Frente à hostilidade do mundo em que vivia, o ser humano não tinha outra alternativa a não ser agrupar-se e, coletivamente, produzir sua existência, garantindo sobrevivência para si e para os seus pares, por meio da transformação da natureza. Nessa época, o trabalho tinha o caráter de socialização e cooperação social entre os seres humanos. Por meio dessa cooperação, dessa convivência grupal, dessa interação social, os homens sentiram a necessidade de uma comunicação, diferente da comunicação gestual, que os levassem a uma coordenação múltipla do trabalho: surge a linguagem por meio de sons. Assim,

[...] o desenvolvimento do trabalho, ao multiplicar os casos de ajuda mútua e de atividade conjunta [...] tinha de contribuir forçosamente para agrupar ainda mais os membros da sociedade. Em resumo, os homens em formação chegaram a um ponto em que tiveram a necessidade de dizer algo uns aos outros. [...] Primeiro o trabalho e, depois dele e com ele, a palavra articulada, foram os dois estímulos principais sob cuja influência o cérebro do macaco foi se transformando gradualmente em cérebro humano – que apesar de toda sua semelhança, supera-o consideravelmente em tamanho e perfeição.
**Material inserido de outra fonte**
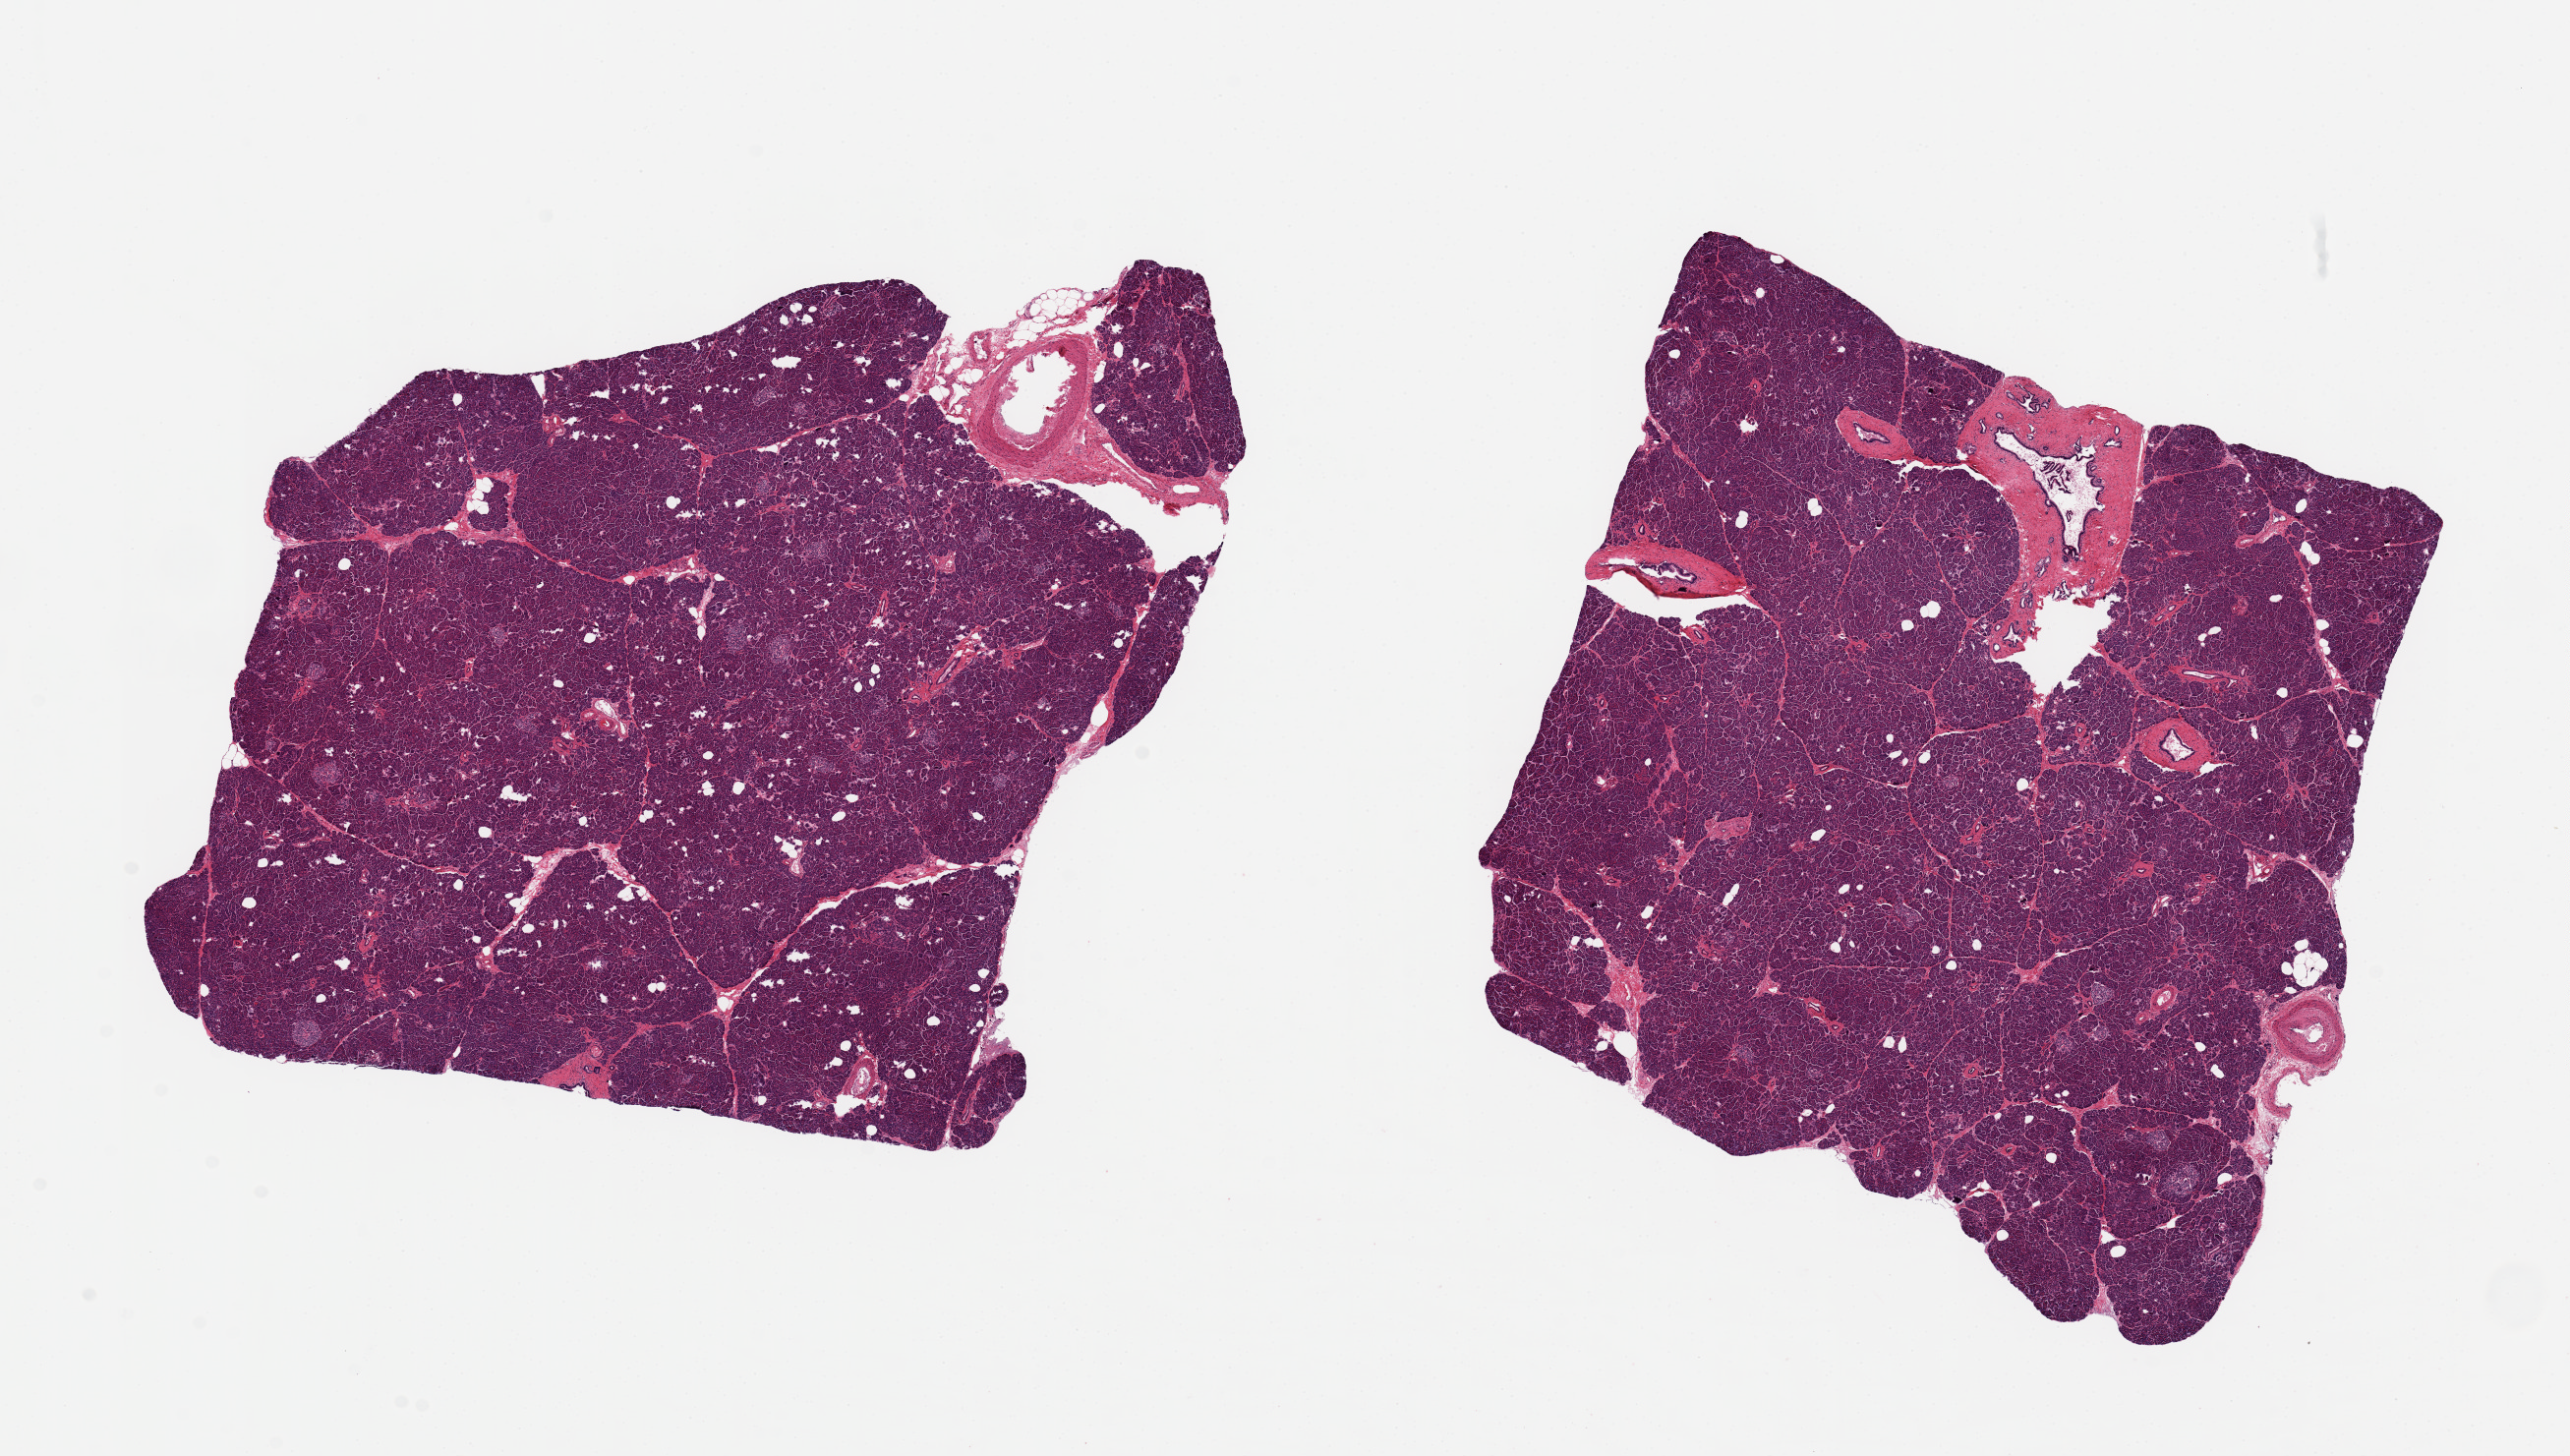
Digitized hematoxylin and eosin (H&E)-stained section, a low-resolution overview of the entire scanned area, about 20.7 x 11.7 mm; PAXgene-fixed paraffin-embedded (PFPE) section; target tissue: pancreas; tissue donor sample. Donor: female.
Review note (as recorded): 2 ~ 7x6mm pieces, clean specimens, no fat.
E à medida em que ele desenvolvia o cérebro, desenvolvia-se também seus instrumentos imediatos: os órgãos do sentido (ENGELS, 2004, p. 15-16).

A partir do desenvolvimento da linguagem falada, dos órgãos dos sentidos e da convivência em grupo, surge o homem como ser social. Como todos esses itens são atributos que se desenvolveram a partir do trabalho, como uma ação transformadora da realidade, pode-se dizer que “o trabalho é a atividade humana por excelência, pela qual o homem intervém na natureza e em si mesmo. O trabalho é condição de transcendência e, portanto, é expressão da liberdade” (Aranha e Martins, 2003, p. 25).

A transformação da natureza mediada pelo trabalho possibilita ao ser humano satisfazer suas carências. À medida que tais carências são saciadas, porém, surgem outras que o levam a novas relações históricas. Assim, a história humana, construída por meio da organização do trabalho na sociedade, se desenvolve de formas diferentes no decorrer do tempo.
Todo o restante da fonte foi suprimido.